Wenn wir zusammenarbeiten und einander helfen, werden wir zu einer Einheit.

 

Der halbe Schekel ist als Konzept dem Geben von Zedaka sehr ähnlich. Es zeigt uns, dass wir dadurch die g’ttliche Gerechtigkeit in die Welt bringen. Unser Wochenabschnitt lehrt uns, mehr an andere zu denken. Es ist nur ein halber Schekel, denn ohne andere Menschen sind wir nur die Hälfte von uns. Wenn wir zusammenarbeiten und einander helfen, werden wir zu einer Einheit.

bedürfnisse An einem Ort mit einem gemeinsamen Ziel werden die geistigen Verdienste aller zusammengeführt.
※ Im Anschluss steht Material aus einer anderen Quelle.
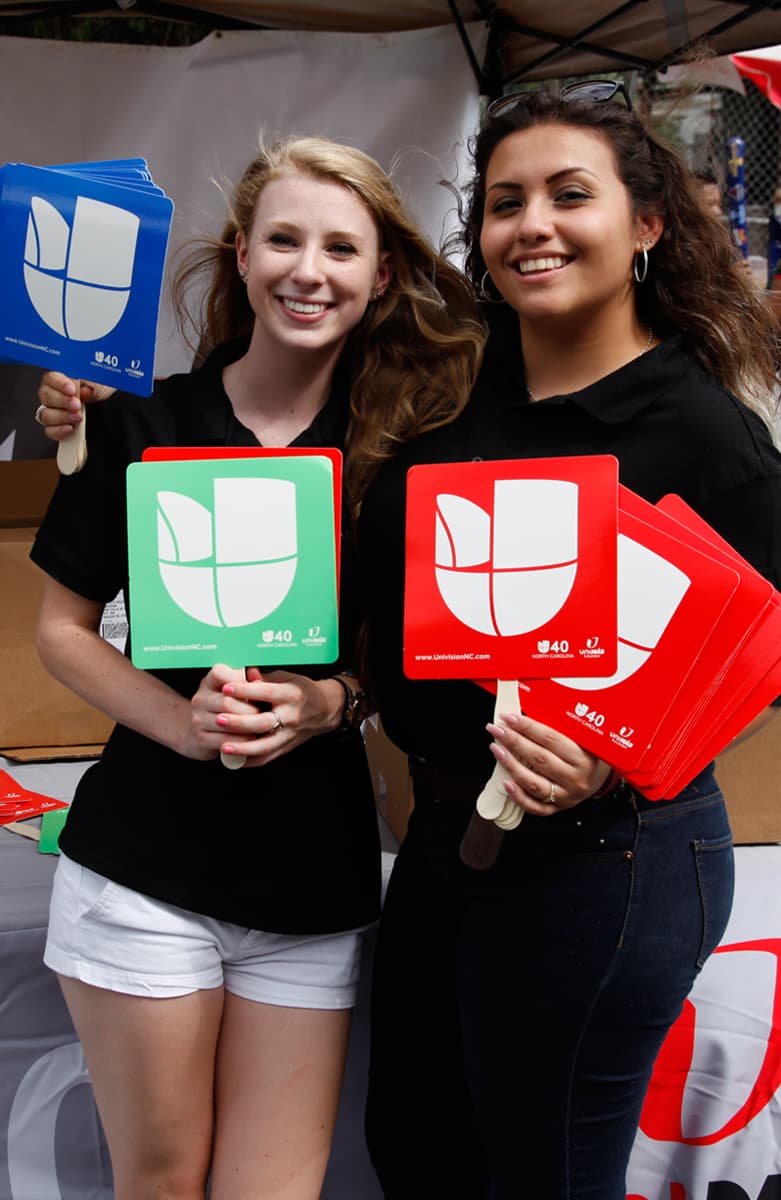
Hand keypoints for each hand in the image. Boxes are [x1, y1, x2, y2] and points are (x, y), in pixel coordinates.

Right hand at [36, 372, 114, 440]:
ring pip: (46, 414)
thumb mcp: (100, 383)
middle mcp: (56, 394)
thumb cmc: (105, 392)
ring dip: (61, 416)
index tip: (72, 390)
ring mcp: (55, 411)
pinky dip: (58, 430)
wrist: (114, 407)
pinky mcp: (58, 427)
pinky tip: (69, 428)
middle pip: (46, 396)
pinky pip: (50, 430)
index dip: (59, 383)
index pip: (51, 378)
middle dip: (62, 401)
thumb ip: (89, 384)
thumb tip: (83, 391)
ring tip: (78, 417)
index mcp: (63, 379)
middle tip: (76, 405)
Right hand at [184, 665, 260, 760]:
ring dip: (247, 727)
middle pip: (227, 702)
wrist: (205, 731)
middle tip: (265, 715)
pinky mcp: (200, 737)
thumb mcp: (237, 691)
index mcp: (210, 681)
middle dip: (249, 710)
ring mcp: (198, 718)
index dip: (238, 683)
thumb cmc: (229, 706)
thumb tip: (256, 674)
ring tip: (261, 728)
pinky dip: (240, 741)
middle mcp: (200, 698)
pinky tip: (251, 739)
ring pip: (226, 722)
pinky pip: (223, 739)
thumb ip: (248, 682)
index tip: (254, 691)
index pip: (219, 673)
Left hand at [210, 666, 343, 767]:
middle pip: (263, 722)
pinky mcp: (287, 747)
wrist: (324, 710)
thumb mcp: (287, 677)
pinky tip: (233, 759)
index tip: (225, 688)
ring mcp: (289, 734)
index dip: (245, 690)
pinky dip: (249, 760)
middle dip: (240, 722)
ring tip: (223, 746)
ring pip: (265, 746)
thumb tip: (243, 674)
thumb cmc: (302, 690)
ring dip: (242, 748)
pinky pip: (266, 758)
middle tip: (219, 719)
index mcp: (291, 694)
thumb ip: (264, 678)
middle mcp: (291, 716)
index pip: (266, 692)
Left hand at [486, 710, 612, 816]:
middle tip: (497, 730)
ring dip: (511, 765)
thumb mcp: (579, 738)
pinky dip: (518, 796)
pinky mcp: (558, 808)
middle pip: (539, 759)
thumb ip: (557, 728)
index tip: (508, 718)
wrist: (599, 779)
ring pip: (534, 783)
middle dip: (514, 742)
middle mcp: (575, 778)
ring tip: (497, 750)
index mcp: (583, 756)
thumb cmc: (585, 754)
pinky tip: (505, 783)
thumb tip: (523, 715)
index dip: (526, 726)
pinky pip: (535, 807)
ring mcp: (566, 795)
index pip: (550, 739)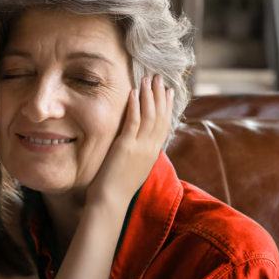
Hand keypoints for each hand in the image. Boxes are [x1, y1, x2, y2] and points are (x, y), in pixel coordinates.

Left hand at [87, 74, 173, 203]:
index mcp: (153, 153)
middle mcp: (150, 148)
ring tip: (148, 79)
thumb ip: (138, 153)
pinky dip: (135, 106)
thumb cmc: (117, 187)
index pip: (164, 125)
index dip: (167, 106)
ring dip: (149, 95)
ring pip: (149, 116)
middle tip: (160, 77)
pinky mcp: (126, 147)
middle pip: (160, 116)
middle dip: (160, 95)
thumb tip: (137, 143)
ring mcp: (140, 147)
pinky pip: (133, 122)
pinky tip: (134, 93)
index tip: (167, 91)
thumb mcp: (134, 167)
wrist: (111, 201)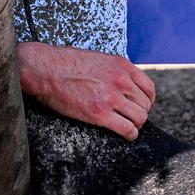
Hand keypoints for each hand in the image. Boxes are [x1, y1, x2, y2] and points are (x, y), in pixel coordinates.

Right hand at [16, 41, 155, 140]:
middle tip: (130, 118)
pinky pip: (127, 129)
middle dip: (139, 113)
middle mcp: (121, 80)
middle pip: (145, 104)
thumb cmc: (65, 64)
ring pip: (140, 118)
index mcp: (121, 66)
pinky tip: (125, 135)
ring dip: (135, 124)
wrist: (45, 69)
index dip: (146, 101)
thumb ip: (114, 70)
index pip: (148, 88)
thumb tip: (122, 83)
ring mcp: (111, 97)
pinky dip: (130, 135)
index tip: (139, 106)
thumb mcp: (98, 59)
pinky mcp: (100, 113)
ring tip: (127, 126)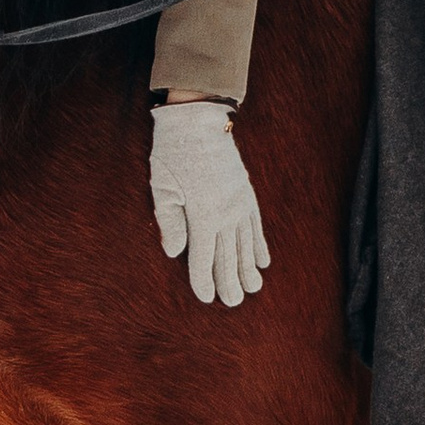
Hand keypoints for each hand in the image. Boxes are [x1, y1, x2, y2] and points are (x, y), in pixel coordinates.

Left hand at [149, 102, 268, 307]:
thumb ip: (169, 222)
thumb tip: (175, 253)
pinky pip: (256, 225)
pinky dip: (259, 244)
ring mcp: (239, 203)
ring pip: (246, 244)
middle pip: (228, 256)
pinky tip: (262, 261)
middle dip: (230, 281)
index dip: (204, 280)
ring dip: (248, 269)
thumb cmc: (173, 154)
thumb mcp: (162, 188)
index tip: (207, 298)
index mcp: (202, 214)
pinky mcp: (246, 193)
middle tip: (235, 302)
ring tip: (253, 288)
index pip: (204, 257)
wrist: (198, 121)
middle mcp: (225, 212)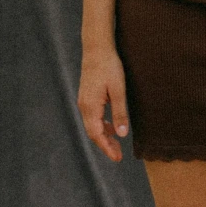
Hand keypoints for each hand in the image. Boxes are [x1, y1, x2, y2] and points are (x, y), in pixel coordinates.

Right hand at [78, 44, 130, 159]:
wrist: (97, 48)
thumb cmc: (109, 67)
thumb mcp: (119, 90)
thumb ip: (120, 113)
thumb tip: (121, 135)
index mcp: (90, 107)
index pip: (97, 135)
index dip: (107, 148)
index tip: (117, 158)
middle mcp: (84, 106)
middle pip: (93, 133)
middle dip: (105, 145)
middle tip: (118, 155)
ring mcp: (84, 101)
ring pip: (92, 126)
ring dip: (103, 136)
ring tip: (116, 144)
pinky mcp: (86, 97)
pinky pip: (93, 117)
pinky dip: (101, 125)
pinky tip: (111, 126)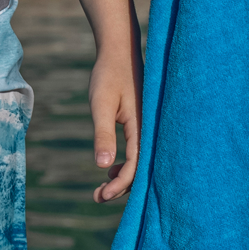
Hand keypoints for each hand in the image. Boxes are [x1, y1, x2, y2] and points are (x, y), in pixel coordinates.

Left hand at [86, 44, 139, 204]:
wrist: (119, 52)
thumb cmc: (108, 76)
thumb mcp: (101, 105)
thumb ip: (103, 134)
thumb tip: (102, 167)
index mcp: (143, 127)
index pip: (135, 166)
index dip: (120, 185)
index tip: (101, 196)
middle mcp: (151, 130)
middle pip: (142, 169)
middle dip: (121, 187)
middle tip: (97, 197)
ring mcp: (149, 127)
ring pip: (141, 161)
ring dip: (123, 177)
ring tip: (102, 187)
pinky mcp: (144, 124)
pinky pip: (140, 151)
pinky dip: (127, 164)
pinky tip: (111, 167)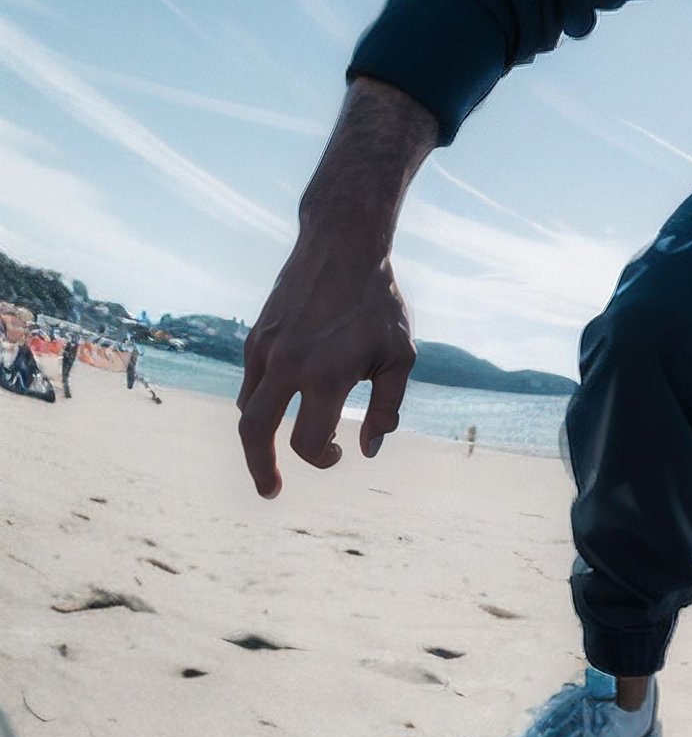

Nicht nur ihr Geld, sondern auch ihre persönlichen Errungenschaften kommen zusammen, um einander zu helfen. Es war für G’tt nur dann möglich, innerhalb des Volkes zu wohnen, wenn dessen Angehörige gemeinsam an die Bedürfnisse der anderen dachten.

G’tt hatte dem jüdischen Volk befohlen, ein Heiligtum zu bauen, damit Seine Gegenwart für immer unter ihnen sein würde. Und auch nach der Zerstörung des Tempels hielten die Juden ihre Verbindung zum Ewigen aufrecht. Sie taten es nicht jeder für sich, sondern als Gemeinschaft. Bis heute lebt die g’ttliche Präsenz überall dort, wo sich Individuen zu dem Zweck zusammenschließen, eine Gemeinschaft zu bilden. Der Ewige wohnt unter ihnen, so wie Er einst im Stiftszelt und im Tempel wohnte.

zweck Wenn sich die Gemeinde zu einem guten Zweck vereint, zum Wohle aller und nicht nur einiger weniger, dann ist G’tt bereit, in unserer Mitte zu wohnen – sei es in einer Hütte in der Wildnis oder in einer Synagoge.

Diese Idee ist in dem halben Schekel enthalten: Auch wir Menschen sind nur die Hälfte, wenn wir andere nicht berücksichtigen. Nur wenn wir bereit sind, unsere Hälften zusammenzusetzen, sind wir ein Ganzes. Wenn wir dies tun, wird der Ewige alle unsere Bemühungen segnen.

In der Prager Altneuschul sorgten die Steuerkästen am Eingang dafür, dass die jüdische Gemeinde vom König unterstützt wurde. Mehr als sieben Jahrhunderte lang kamen und gingen die Herrscher. Und heute gibt es keinen König mehr, der die Synagoge beschützt, aber sie existiert immer noch. Wie alle anderen Orte, an denen wir uns als Gemeinschaft im Dienst unseres Schöpfers versammeln, wohnt die Schechina dort und schützt sie.
Wenn wir bereit sind, unsere Gemeinden zu Orten zu machen, an denen wir dem Ewigen durch das Bewahren Seiner Tora dienen, können wir unsere Gemeinden in außergewöhnliche spirituelle Höhen erheben

Der Autor ist Kantor an der Prager Altneuschul und studiert am Rabbinerseminar zu Berlin.

INHALT

In dem Wochenabschnitt werden die Israeliten daran erinnert, dass sie das Schabbatgesetz nicht übertreten sollen. Die Künstler Bezalel und Oholiab sollen aus freiwilligen Spenden Geräte für das Stiftszelt herstellen, und es wird die Bundeslade angefertigt.